Drift is the gap between what Terraform thinks exists and what actually exists. It happens the moment someone clicks something in a console during an incident, which is to say it happens constantly. The teams who get burned are not the ones with drift - everyone has drift - they are the ones who only discover it during an unrelated apply, when Terraform offers to revert a hotfix that is keeping production alive.
Detect on a schedule, not at apply time
We run `terraform plan -detailed-exitcode` on a nightly schedule against every state. Exit code 2 means there is a diff. We pipe that into a daily report rather than failing loudly, because a noisy drift alarm gets muted in a week. The goal is a short, reviewed list every morning, not a wall of red.
terraform plan -detailed-exitcode -lock=false -out=tfplan
# exit 0 = no changes, 1 = error, 2 = drift
if [ $? -eq 2 ]; then
terraform show -json tfplan | jq '.resource_changes[] | select(.change.actions != ["no-op"])'
fiNot all drift deserves the same response
This is the part people skip. Some drift you adopt, some you revert, some you ignore on purpose. A tag added by a cost-allocation Lambda is not a problem to fix, it is reality to absorb - so you either codify the tag or tell the provider to ignore it.
- Emergency console change during an incident - adopt it back into code the same week, while the context is fresh.
- Out-of-band automation (autoscaling, backup tooling) writing tags or capacity - use `lifecycle { ignore_changes = [...] }`, do not fight it.
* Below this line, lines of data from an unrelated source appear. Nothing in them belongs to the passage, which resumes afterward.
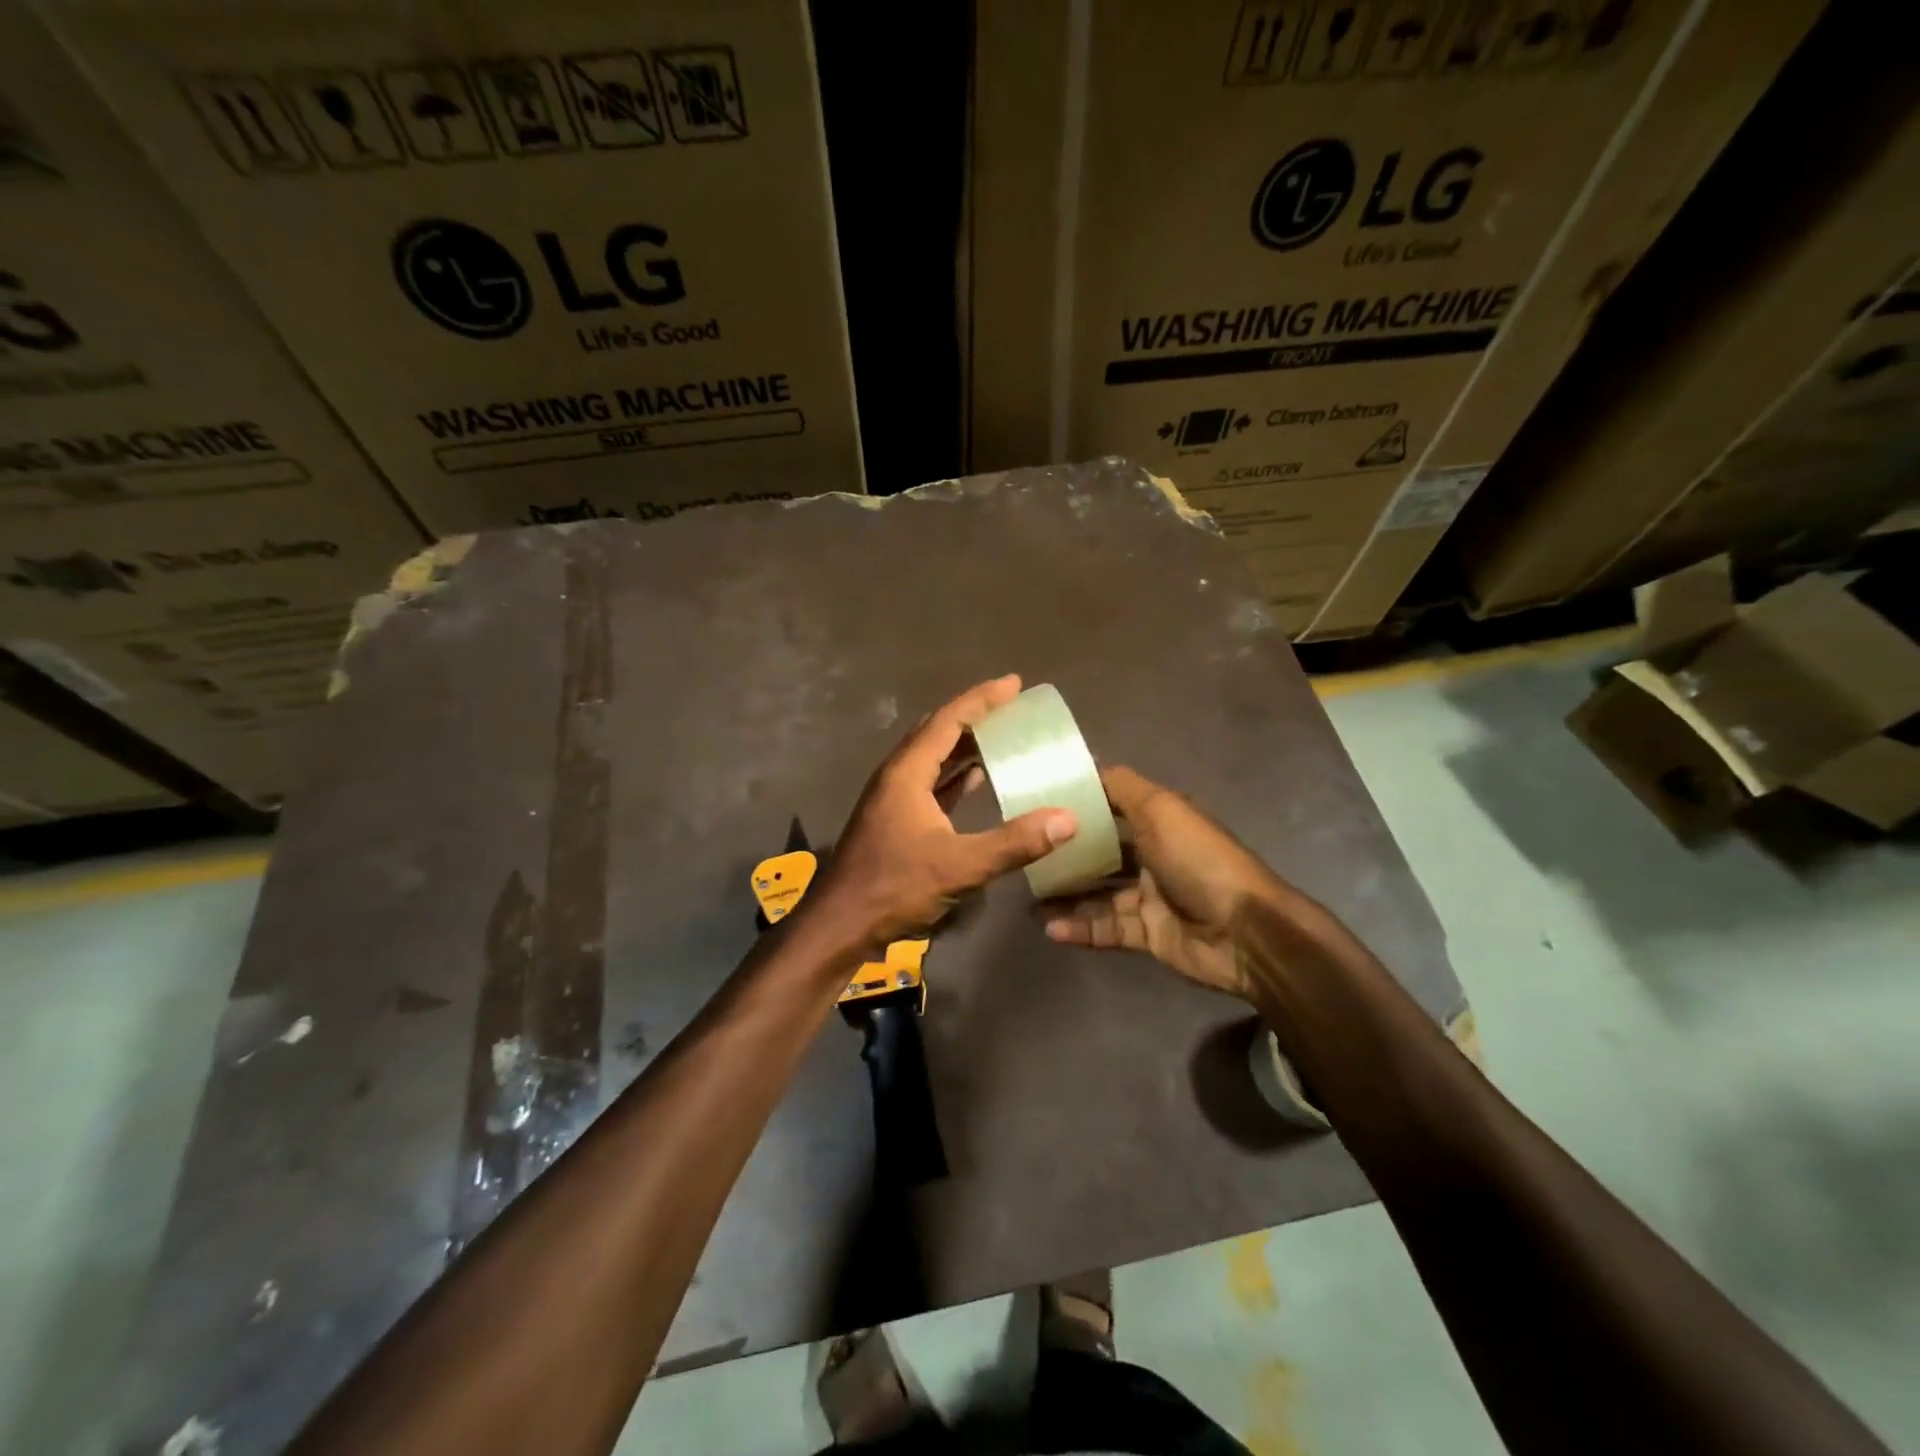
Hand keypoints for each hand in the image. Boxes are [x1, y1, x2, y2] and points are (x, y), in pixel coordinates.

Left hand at [815, 675, 1077, 946]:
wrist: (841, 924)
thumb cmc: (894, 887)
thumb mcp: (959, 865)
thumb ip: (1013, 843)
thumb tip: (1067, 820)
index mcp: (907, 772)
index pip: (948, 720)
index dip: (982, 700)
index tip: (1014, 684)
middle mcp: (898, 776)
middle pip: (938, 732)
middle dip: (974, 715)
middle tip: (1011, 706)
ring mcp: (893, 798)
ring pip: (934, 758)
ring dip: (965, 745)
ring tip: (1002, 736)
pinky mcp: (895, 820)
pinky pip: (931, 783)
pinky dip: (956, 776)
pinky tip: (978, 779)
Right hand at [1041, 765, 1282, 998]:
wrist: (1243, 931)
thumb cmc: (1198, 860)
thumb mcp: (1160, 809)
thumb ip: (1121, 787)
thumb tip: (1085, 767)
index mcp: (1160, 821)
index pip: (1111, 805)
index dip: (1078, 804)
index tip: (1036, 803)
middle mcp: (1155, 855)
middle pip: (1102, 851)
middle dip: (1067, 853)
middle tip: (1026, 855)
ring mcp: (1151, 896)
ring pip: (1099, 892)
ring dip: (1066, 894)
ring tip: (1029, 896)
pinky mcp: (1148, 934)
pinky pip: (1107, 928)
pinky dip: (1080, 927)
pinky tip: (1048, 926)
- Someone manually widening a security group - revert immediately, this is the dangerous kind.
- Provider default that shifted under you - pin it, then decide deliberately.
Everyone has drift. The teams who get burned are the ones who find it during an unrelated apply.
Make the right path the easy path
The durable fix is not better detection, it is removing the reason people drift in the first place. When the only way to bump a memory limit at 3am is the console, people will use the console. We invest in a break-glass apply path - a pre-approved pipeline that can run a targeted change fast - so the incident response and the code stay in sync. Detection tells you where you have a process gap. Closing the gap is the actual work.